▶ WHAT YOU ARE ASKED TO DO:
Reproduce the lines below word for word, leaving the pictures out of your answer.

-.-.-

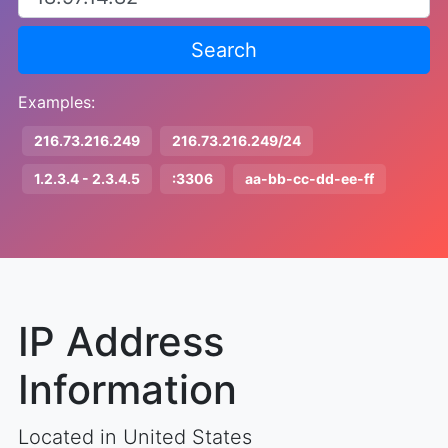
Search
Examples:
216.73.216.249
216.73.216.249/24
1.2.3.4 - 2.3.4.5
:3306
aa-bb-cc-dd-ee-ff
IP Address
Information
Located in United States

-.-.-

▶ ANSWER TO THIS TASK:
Search
Examples:
216.73.216.249
216.73.216.249/24
1.2.3.4 - 2.3.4.5
:3306
aa-bb-cc-dd-ee-ff
IP Address
Information
Located in United States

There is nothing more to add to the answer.